Nash who struggled at maths went to a crammer to prepare for his naval exams that he failed. Despite a lack of drawing talent especially of the face, the Slade made him the considerable artist he became.
Duncan Grant arrived at St Paul’s aged 14 the beneficiary of a fee-paying scheme for army children. He won seven prizes for art but failed admission to the Royal Academy Schools and went instead to the Westminster School of Art. The reputation of Grant today is harder to evaluate.

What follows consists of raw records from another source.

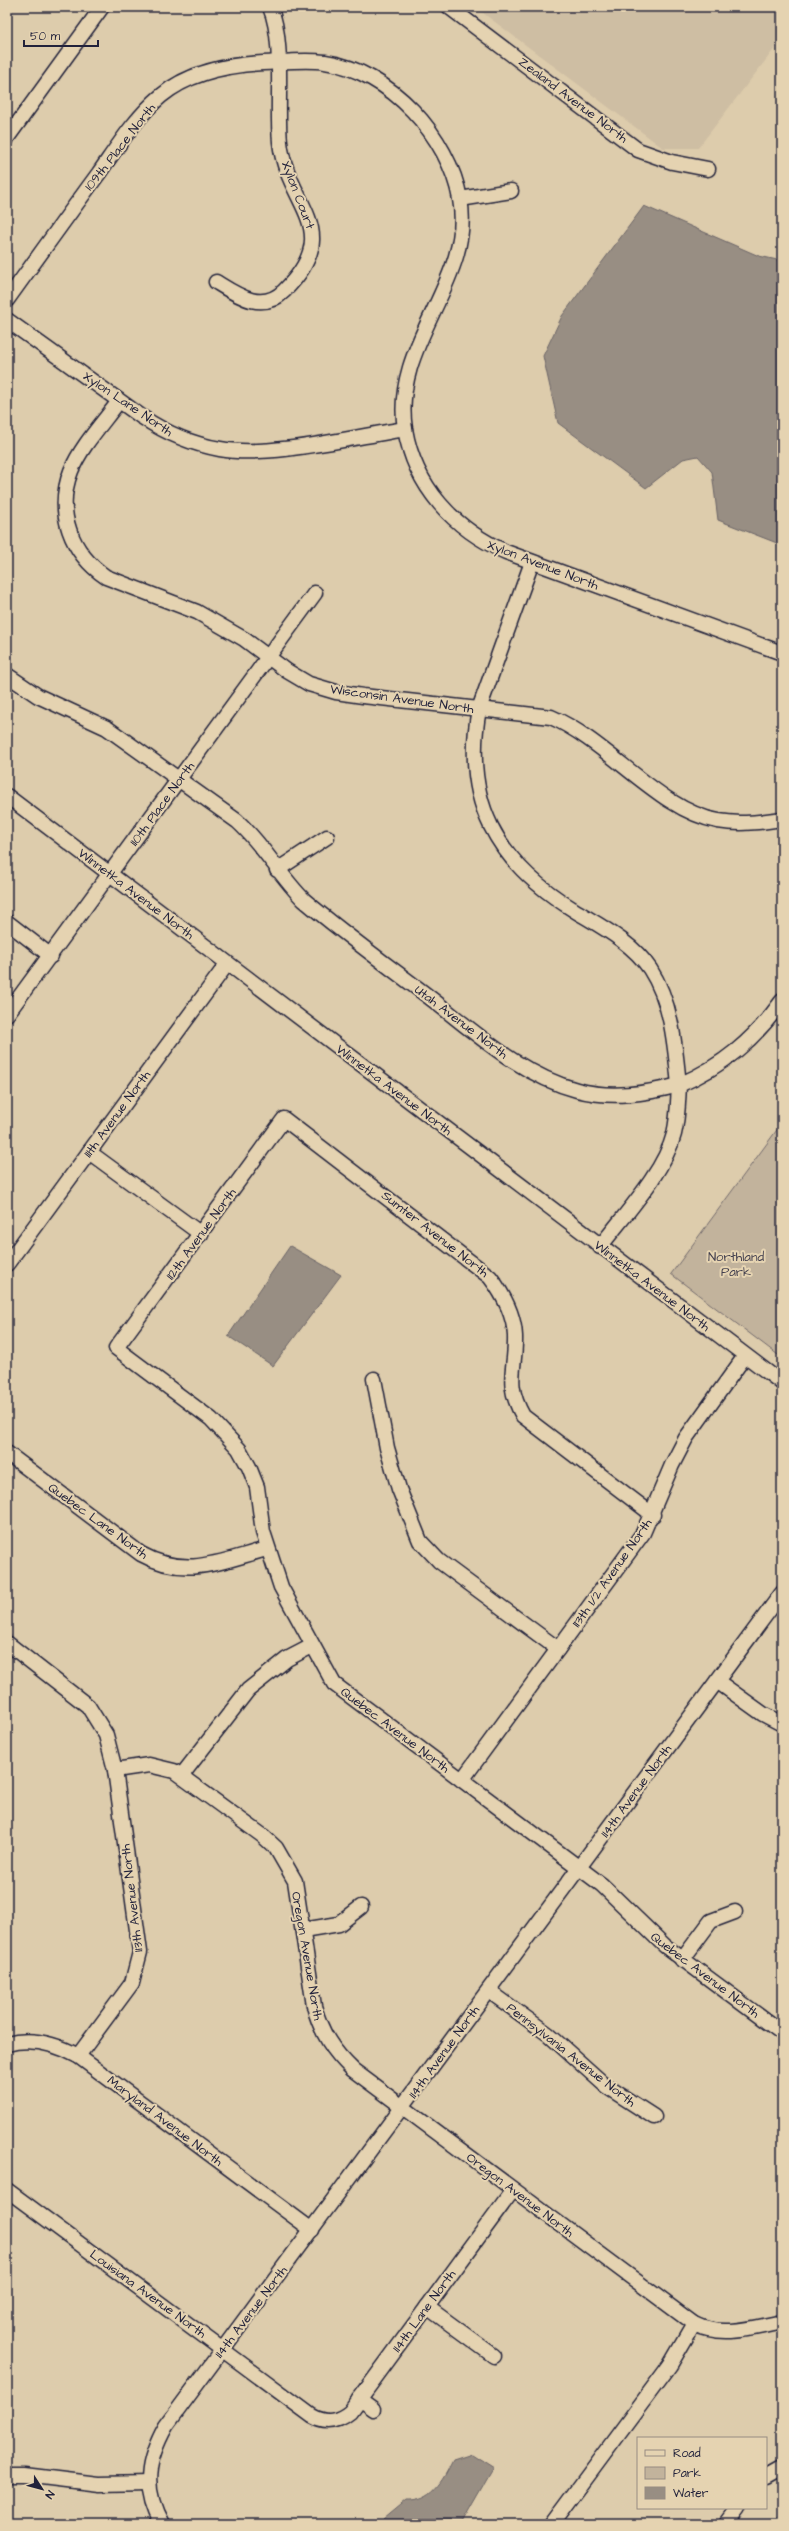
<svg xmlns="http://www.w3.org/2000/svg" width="789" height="2531" font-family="'Architects Daughter',sans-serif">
	<rect width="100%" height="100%" fill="#ddccac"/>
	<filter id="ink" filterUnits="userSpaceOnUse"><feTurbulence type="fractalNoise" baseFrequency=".025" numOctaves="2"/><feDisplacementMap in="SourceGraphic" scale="8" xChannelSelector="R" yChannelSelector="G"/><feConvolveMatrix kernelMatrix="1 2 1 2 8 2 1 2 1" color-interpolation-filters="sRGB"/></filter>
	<g filter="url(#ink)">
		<!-- built -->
		<path fill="#cebea3" d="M475,7H782V39L698,148H663Z"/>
		<!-- green -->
		<path fill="#c2b39c" stroke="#726a6c" d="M782,1123V1358L671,1274Z"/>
		<!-- water -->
		<g fill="#988e83" stroke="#696366">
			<path d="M644,206L759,256L782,261V545L718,520L712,472L698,456L683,459L646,488L558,423L543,356L562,316Z"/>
			<path d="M290,1246L341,1275L273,1366L228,1336Z"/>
			<path d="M472,2454L494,2468L462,2524H390L383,2519L406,2500C432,2501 442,2482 453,2460Z"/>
		</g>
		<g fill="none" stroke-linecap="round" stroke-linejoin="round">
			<!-- minor casing -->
			<g stroke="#22223b" stroke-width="17">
				<g id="minor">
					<path d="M449,7L638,150L672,162L708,169"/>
					<path d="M7,138L102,7"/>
					<path d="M460,199L511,191"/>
					<path d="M216,282C237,295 262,313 284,291C346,229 287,206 280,142C276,102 285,43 270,7"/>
					<path d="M7,300C38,257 68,215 99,173C118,146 136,117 161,96C189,72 227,65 263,63C284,62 305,59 325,62C390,71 449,137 460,199C475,280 391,343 405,429C415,487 454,529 506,552L782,653"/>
					<path d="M7,320L142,417C166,433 191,444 220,449C271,458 353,437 405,429"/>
					<path d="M119,401C103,423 81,446 71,471C55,512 71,553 106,577L197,612L244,639L287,671L309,684L336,692L363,696L551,717C609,742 660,811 718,821C740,825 761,822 782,819"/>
					<path d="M7,675L38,696L107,728L237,821C263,844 279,875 304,900C344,934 387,965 429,997C475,1032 520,1075 577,1090C611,1099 645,1094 679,1085C675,1046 672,1003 650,969C632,942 600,926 574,910C496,862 462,801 479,709L532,562"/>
					<path d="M7,796L782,1383"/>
					<path d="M277,870L327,837"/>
					<path d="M7,922L51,956"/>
					<path d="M7,1014L315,593"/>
					<path d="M89,1152L201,1234"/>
					<path d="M600,1247C624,1215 664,1173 674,1134C678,1118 678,1102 679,1085C723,1066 754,1040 782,1001"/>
					<path d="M7,1264L227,964"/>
					<path d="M374,1379L387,1448L399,1489L420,1541L439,1561L558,1649"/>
					<path d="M7,1453L141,1554C186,1579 221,1561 267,1549"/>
					<path d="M653,1515L523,1416C504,1382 516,1370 515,1336C514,1313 503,1294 490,1277L284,1119L116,1348L211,1419L239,1449L249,1467L257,1487L263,1532L281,1587L334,1684L602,1885L665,1946L782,2033"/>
					<path d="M7,1643L88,1706L106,1735L115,1770L140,1952L132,1983L78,2056"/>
					<path d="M717,1681L763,1714L782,1724"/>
					<path d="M115,1770L149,1765L174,1771L263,1836L276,1848L295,1881L314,2006C321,2033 333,2051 353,2070L694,2324C722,2338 753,2328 782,2322"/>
					<path d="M182,1775L248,1690L287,1659L312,1646"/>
					<path d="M462,1780L643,1533L672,1465L686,1438L745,1356"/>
					<path d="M303,1930L339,1924L361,1907"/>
					<path d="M682,1960L711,1921L735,1912"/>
					<path d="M489,1991L548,2034L606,2086L654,2117"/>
					<path d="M7,2044C32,2037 56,2044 78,2056L312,2230"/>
					<path d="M7,2190L312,2416C326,2424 338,2422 350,2412L513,2190"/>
					<path d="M427,2307L494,2356"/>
					<path d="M359,2399L373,2409"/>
					<path d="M7,2475H25L99,2484L149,2483"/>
					<path d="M766,2477L782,2468"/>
					<path d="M162,2524C142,2488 147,2460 166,2426L782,1593"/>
					<path d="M552,2524L670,2365L694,2324"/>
					<path d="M726,2524L738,2508"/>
				</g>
			</g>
			<!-- minor -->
			<use href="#minor" stroke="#e5d3b1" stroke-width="14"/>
		</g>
	</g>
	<g text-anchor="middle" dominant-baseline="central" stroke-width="4" stroke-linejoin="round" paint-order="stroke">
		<!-- street labels -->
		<g font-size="13" fill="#22223b" stroke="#e5d3b1">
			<text transform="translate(573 100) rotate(37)">Zealand Avenue North</text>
			<text transform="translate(120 147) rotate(-52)">109th Place North</text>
			<text transform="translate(298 195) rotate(69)">Xylon Court</text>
			<text transform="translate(128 404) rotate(34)">Xylon Lane North</text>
			<text transform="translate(543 565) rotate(21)">Xylon Avenue North</text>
			<text transform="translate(402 699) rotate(8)">Wisconsin Avenue North</text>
			<text transform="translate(162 804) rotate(-54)">110th Place North</text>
			<text transform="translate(136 894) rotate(37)">Winnetka Avenue North</text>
			<text transform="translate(461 1022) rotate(37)">Utah Avenue North</text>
			<text transform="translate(394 1090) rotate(37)">Winnetka Avenue North</text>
			<text transform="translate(117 1114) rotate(-54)">111th Avenue North</text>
			<text transform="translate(201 1234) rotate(-54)">112th Avenue North</text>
			<text transform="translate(435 1234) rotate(38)">Sumter Avenue North</text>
			<text transform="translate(652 1286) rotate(37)">Winnetka Avenue North</text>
			<text transform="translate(98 1521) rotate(36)">Quebec Lane North</text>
			<text transform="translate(612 1573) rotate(-55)">113th 1/2 Avenue North</text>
			<text transform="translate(395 1730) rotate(37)">Quebec Avenue North</text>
			<text transform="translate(636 1791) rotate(-54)">114th Avenue North</text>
			<text transform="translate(132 1898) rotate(-97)">113th Avenue North</text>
			<text transform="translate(307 1956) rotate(80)">Oregon Avenue North</text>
			<text transform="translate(705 1975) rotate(37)">Quebec Avenue North</text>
			<text transform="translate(444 2052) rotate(-54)">114th Avenue North</text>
			<text transform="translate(571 2055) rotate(38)">Pennsylvania Avenue North</text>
			<text transform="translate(165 2121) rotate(37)">Maryland Avenue North</text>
			<text transform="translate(520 2195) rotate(37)">Oregon Avenue North</text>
			<text transform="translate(148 2294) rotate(36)">Louisiana Avenue North</text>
			<text transform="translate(424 2311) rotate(-54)">114th Lane North</text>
			<text transform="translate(251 2312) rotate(-53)">114th Avenue North</text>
		</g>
		<!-- park labels -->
		<g font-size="13" fill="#423f4e" stroke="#e5d3b1">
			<text x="736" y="1257">Northland<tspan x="736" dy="15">Park</tspan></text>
		</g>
	</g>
	<!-- margin -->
	<rect width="789" height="2531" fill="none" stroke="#e5d3b1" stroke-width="24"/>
	<rect x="12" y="12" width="765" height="2507" fill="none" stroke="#22223b" stroke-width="1.5" filter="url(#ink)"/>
	<!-- legend -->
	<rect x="637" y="2437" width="130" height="72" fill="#e5d3b1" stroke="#978c82"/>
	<rect x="645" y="2450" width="20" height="6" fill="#e5d3b1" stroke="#978c82"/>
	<text x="673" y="2457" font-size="12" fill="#22223b">Road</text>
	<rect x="645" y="2467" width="20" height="12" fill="#c2b39c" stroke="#978c82"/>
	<text x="673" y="2477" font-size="12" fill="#22223b">Park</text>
	<rect x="645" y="2487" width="20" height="12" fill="#988e83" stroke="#978c82"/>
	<text x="673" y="2497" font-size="12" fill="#22223b">Water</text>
	<!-- north arrow -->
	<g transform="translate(42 2489) rotate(126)" stroke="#e5d3b1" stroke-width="3" paint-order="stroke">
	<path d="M0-3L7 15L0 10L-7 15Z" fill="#22223b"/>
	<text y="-6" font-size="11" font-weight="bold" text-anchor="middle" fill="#22223b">N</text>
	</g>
	<!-- scale -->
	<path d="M24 40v6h74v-6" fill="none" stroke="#22223b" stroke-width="2"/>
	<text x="30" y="40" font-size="12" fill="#22223b" stroke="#e5d3b1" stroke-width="3" paint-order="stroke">50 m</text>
</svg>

He suffered as many of the twentieth century British artists did for lack of classification and great popularity. The great debate of twentieth century British art was between the figurative and the abstract. The President of the Academy Sir Alfred Munnings, the worse for wear after a dinner in 1946, castigated Picasso to which the Spanish genius retorted that British art was too pretty. Grant was probably in the figurative school. In my opinion his best work was his portraiture of the Bloomsberries. I am not qualified to judge which of Nash or Grant is the superior artist and such comparisons are not that productive but if offered a choice on which I would prefer on my wall I would take Grant’s sensual portrait of Vanessa Bell over ‘The Menin Road’ as I would find it more uplifting.